The trade body for mutuals said it was clear that the Financial Services Authority had listened and taken a substantial amount of industry and consumer feedback into account in its amended proposals.
However the BSA remained concerned about a number of specifics, in particular the intended move to a fully-advised mortgage market and consumer reaction to the extra information that lenders would have to collect to assess affordability.
Paul Broadhead, head of mortgage policy at the BSA, said the proposals from the FSA to move to a fully-advised mortgage market flew directly in the face of government policy decisions placing consumers back in control of their own finances.
Broadhead said: “The FSA is right to ensure that vulnerable consumers always get mortgage advice.
“That said to force other financially savvy consumers with previous experience to take advice, whether they want it or not, runs the real risk of detaching the applicant from both decision and process.
“We understand that the move to a fully-advised market is designed to solve the issue of consumer confusion.
“This can happen if a lender or an intermediary is not crystal clear with a mortgage applicant about whether they are receiving advice on what's right for them or just information on the product range and features available.
“If this is true, this issue can be addressed simply, and with no risk of unintended consequence, by tightening the disclosure requirements for lenders.
“This will ensure that a consumer has a clear choice on having advice or information when they first apply.”
Broadhead added that it was a fact of life that under the proposed new regime consumers would have to get used to far more intrusive questioning from lenders and that lenders would have to get used to ask more probing questions.
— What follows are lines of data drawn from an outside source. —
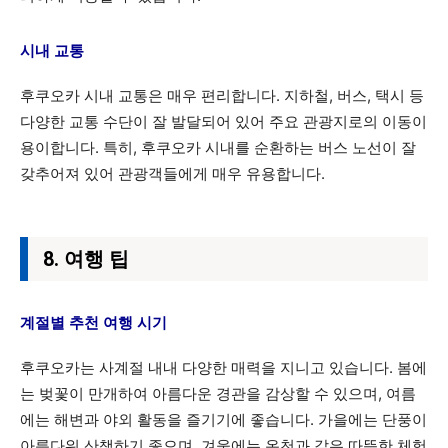
시내 교통
후쿠오카 시내 교통은 매우 편리합니다. 지하철, 버스, 택시 등
다양한 교통 수단이 잘 발달되어 있어 주요 관광지로의 이동이
용이합니다. 특히, 후쿠오카 시내를 순환하는 버스 노선이 잘
갖추어져 있어 관광객들에게 매우 유용합니다.
8. 여행 팁
계절별 추천 여행 시기
후쿠오카는 사계절 내내 다양한 매력을 지니고 있습니다. 봄에
는 벚꽃이 만개하여 아름다운 경관을 감상할 수 있으며, 여름
에는 해변과 야외 활동을 즐기기에 좋습니다. 가을에는 단풍이
아름다워 산책하기 좋으며, 겨울에는 온천과 같은 따뜻한 체험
He said: “Neither will be easy and it will take adjustment on both sides. Some management of consumer expectation and understanding, perhaps through the Money Advice Service would be helpful before 2013 to avoid a potential consumer backlash.”
Even with these concerns Broadhead did say that the BSA welcomed the substantial shift made by the FSA compared to the controversial set of proposals published in 2010.
Broadhead concluded: “The proposals on the table now are broadly sensible and in many areas are likely to deliver the intended outcomes.”